Suivi des avis dans 99% des cas

56 % des saisines de la Médiation en 2016 étaient recevables. La majorité des dossiers a été solutionnée, avec l’assistance de la médiation, avant la formalisation d’un avis. En pratique, 28 % des avis formalisés ont donné raison aux assurés. 56% des saisines concernaient les assurances de biens (dont 37% pour l’assurance automobile) et 44% les assurances de personnes (dont 24% pour l’assurance emprunteur).

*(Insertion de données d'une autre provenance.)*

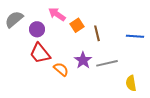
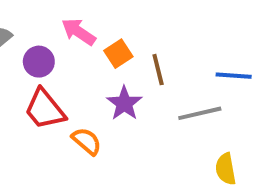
purple star: (83, 60) -> (124, 103), moved
gray line: (107, 63) -> (200, 113), moved

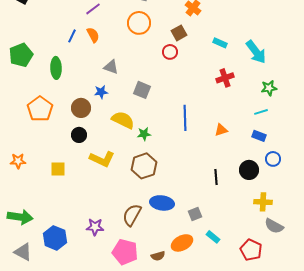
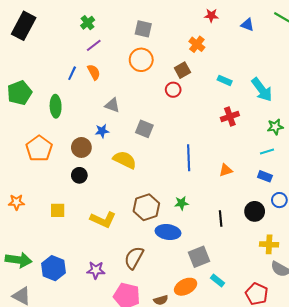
green star: (144, 134) -> (181, 203), moved
yellow L-shape: (102, 159) -> (103, 220), moved
blue ellipse: (162, 203) -> (168, 232), moved
gray square: (195, 214) -> (199, 257), size x1.5
blue hexagon: (55, 238) -> (54, 268), moved

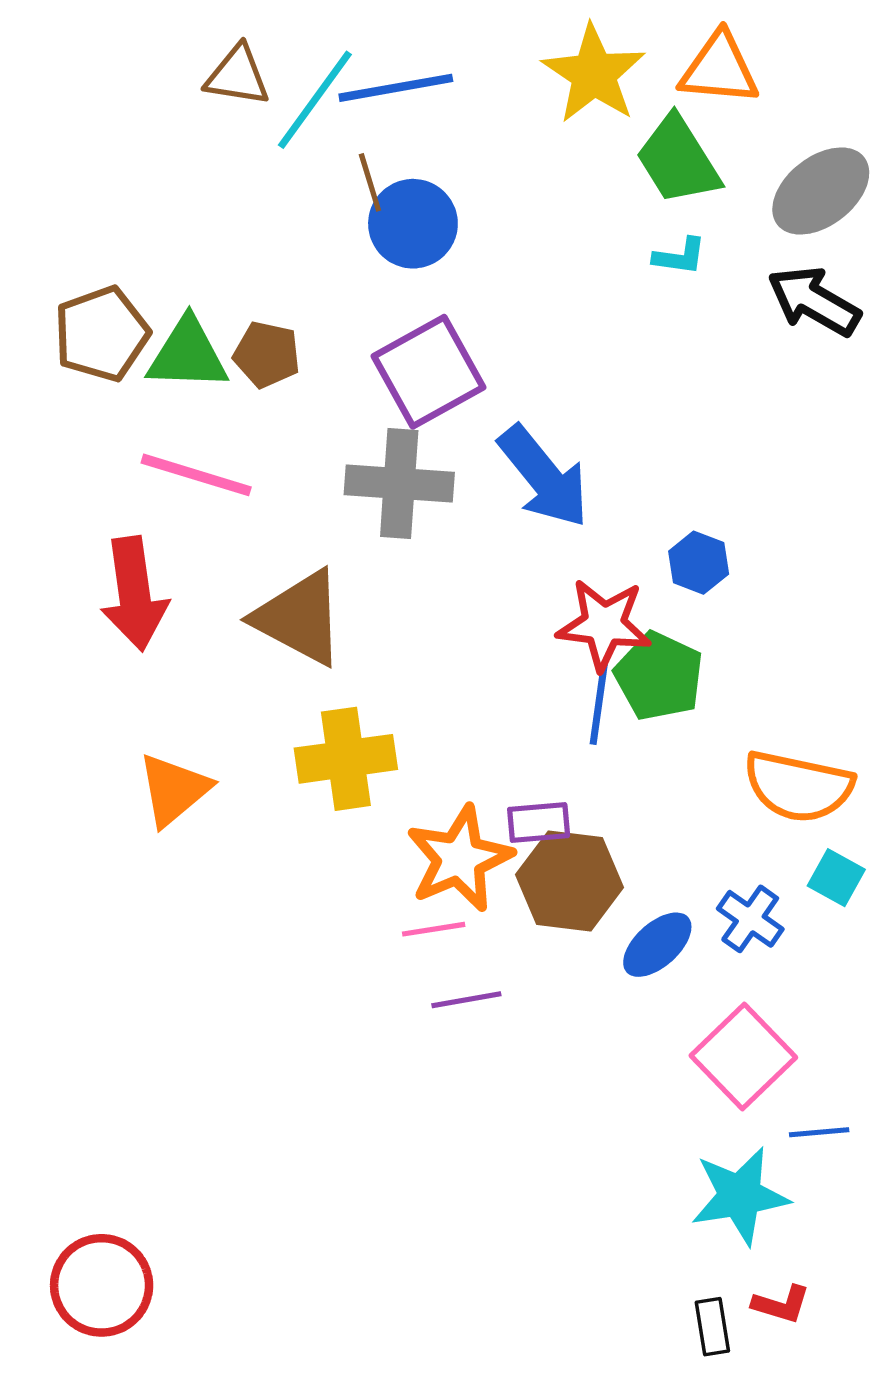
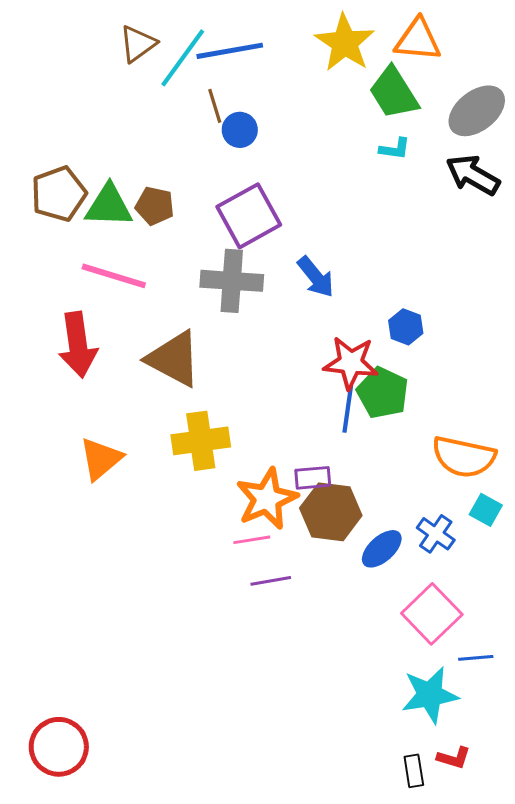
brown triangle: (237, 76) -> (138, 44), turned -45
blue circle: (413, 224) -> (240, 130), size x0.7
blue arrow: (544, 477) -> (316, 277), size x0.7

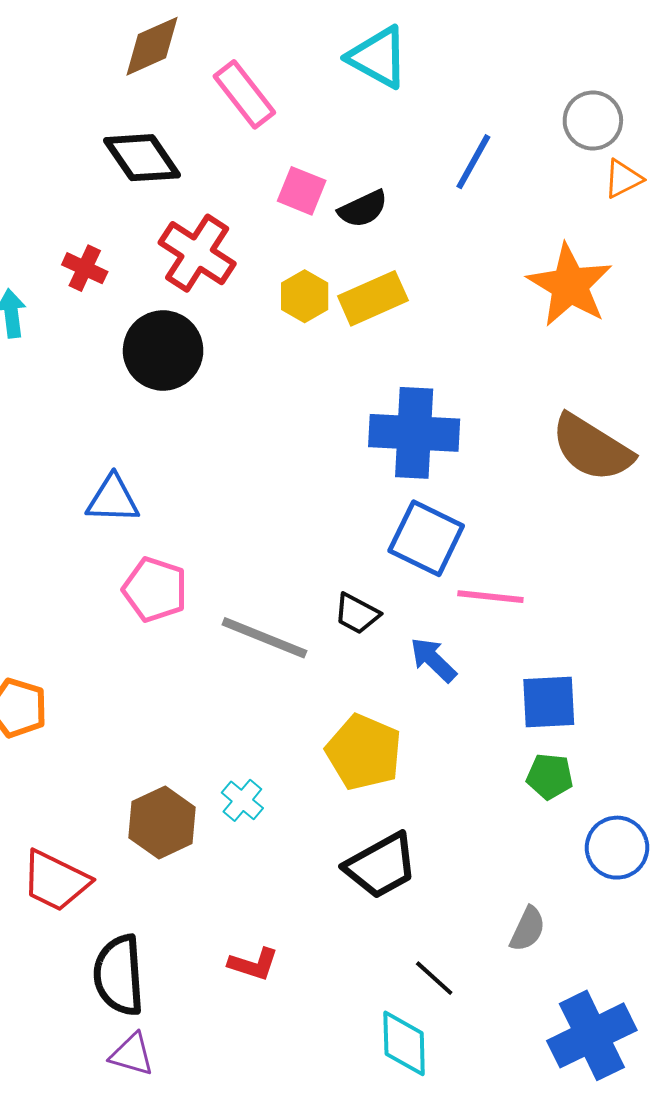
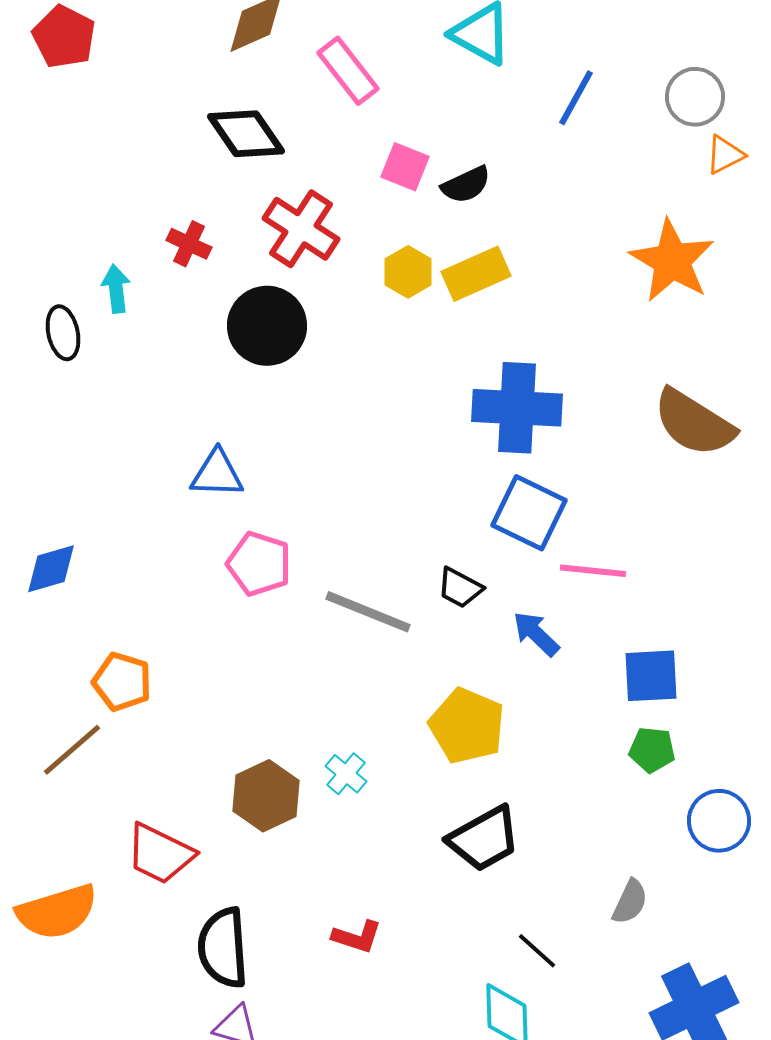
blue line: (473, 162) -> (576, 98), moved

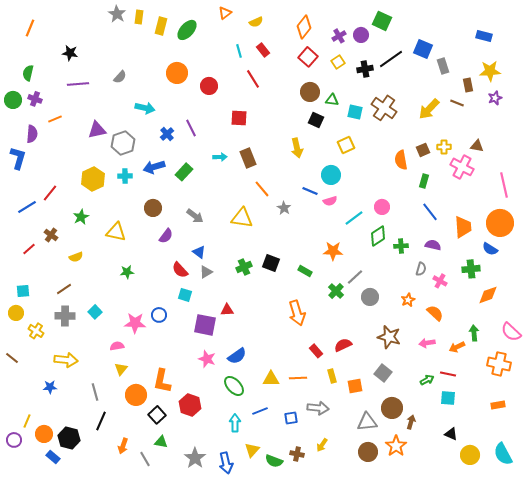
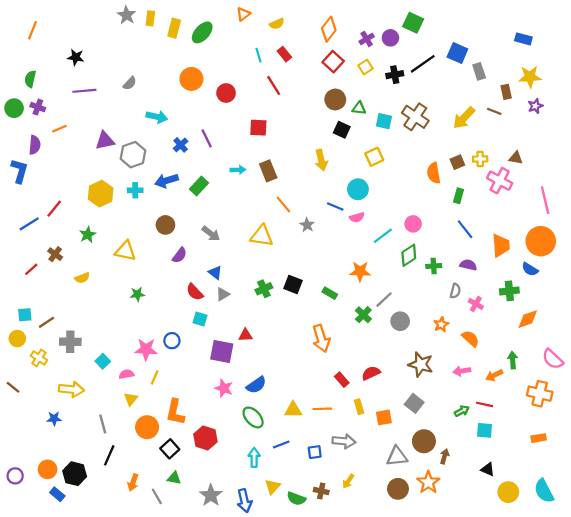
brown line: (64, 289) -> (46, 322), moved
cyan square: (95, 312) -> (103, 361), moved
yellow line: (27, 421) -> (155, 377), moved

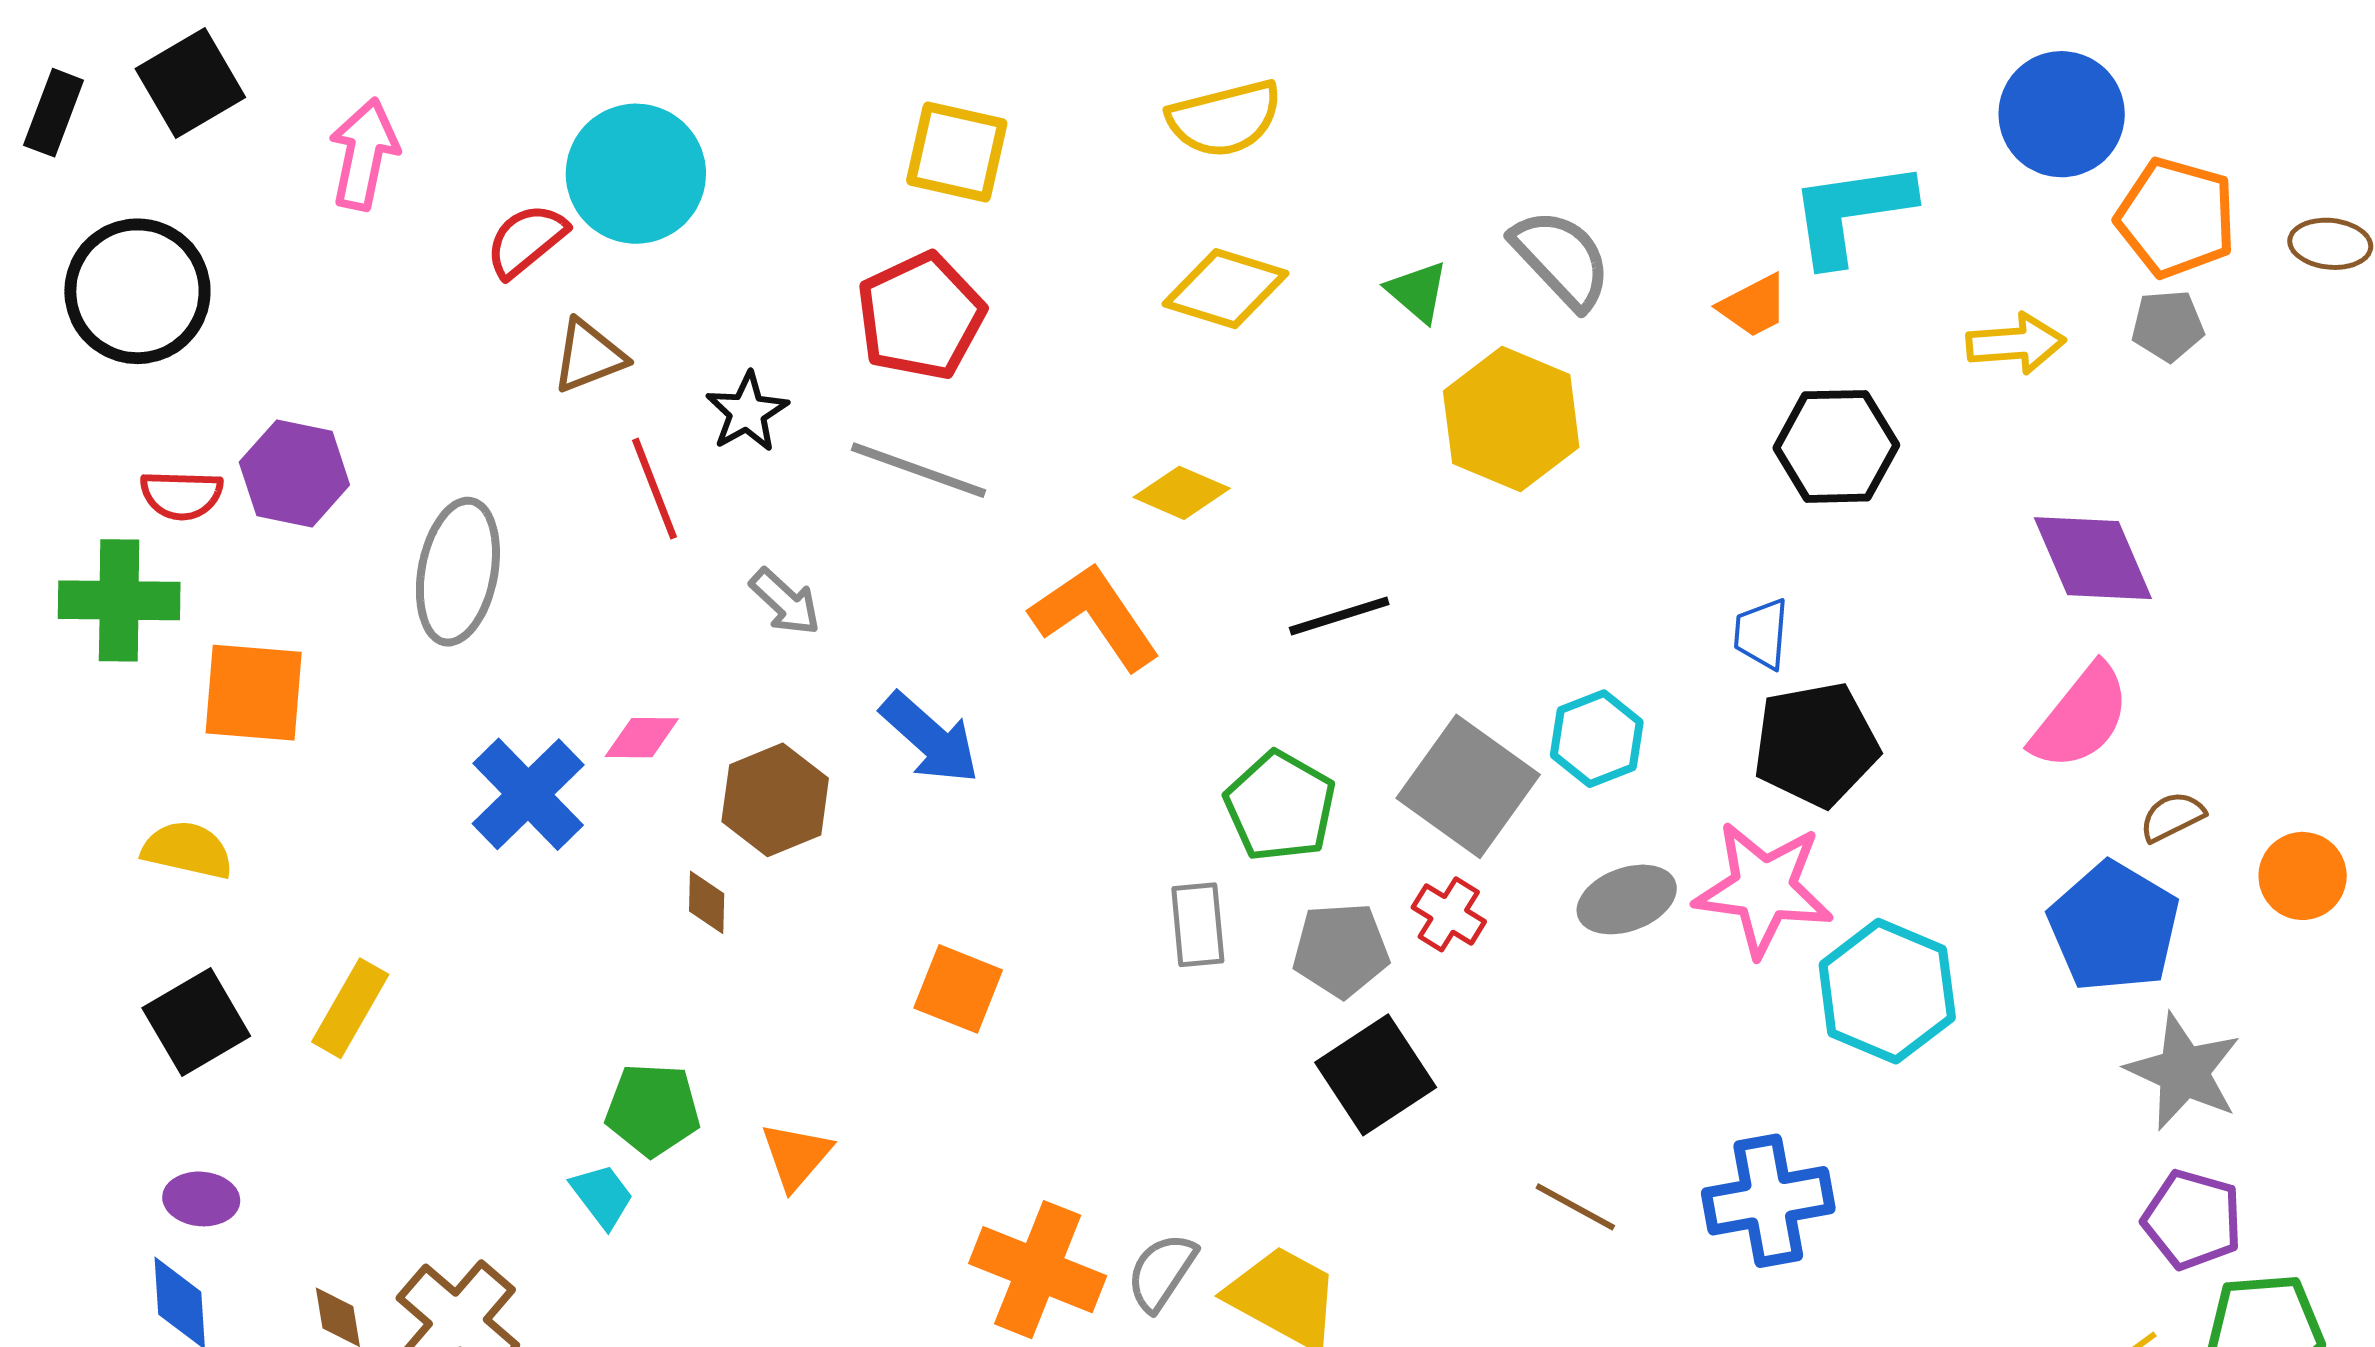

La Médiation s’attache à faire preuve de pédagogie concernant ses avis qui n’ont pas de caractère obligatoire, fait-elle valoir. Cette approche didactique « explique, pour l’essentiel, le suivi des avis par les sociétés d’assurance dans 99 % des cas », souligne Philippe Baillot. L’activité de la Médiation conduit aussi à limiter les interventions devant les tribunaux : seuls deux assurés recensés ont saisi les tribunaux en 2016, postérieurement à un avis.

Recommandations au secteur de l'assurance

Le Médiateur de l’Assurance formule également des recommandations au secteur. Celles-ci portent sur la nécessité pour l’assureur d’un « questionnement effectif » de l’assuré pour lui opposer une éventuelle fausse déclaration ; la définition d’une « effraction » en assurances de biens, et celle d’un « accident » en assurances de personnes ; les conséquences de la conduite en état d’ébriété et le respect des modalités de résiliation.

Enfin, le Médiateur suggère aux parties au contrat d’assurance vie la plus grande attention dans la rédaction de sa clause bénéficiaire, dans le choix de l’option fiscale lors de son rachat et dans son suivi pour éviter toute «déshérence » (au sens de la loi Eckert), sauf à encourir une perte pour l’assuré ou une mise en cause de sa responsabilité pour l’assureur.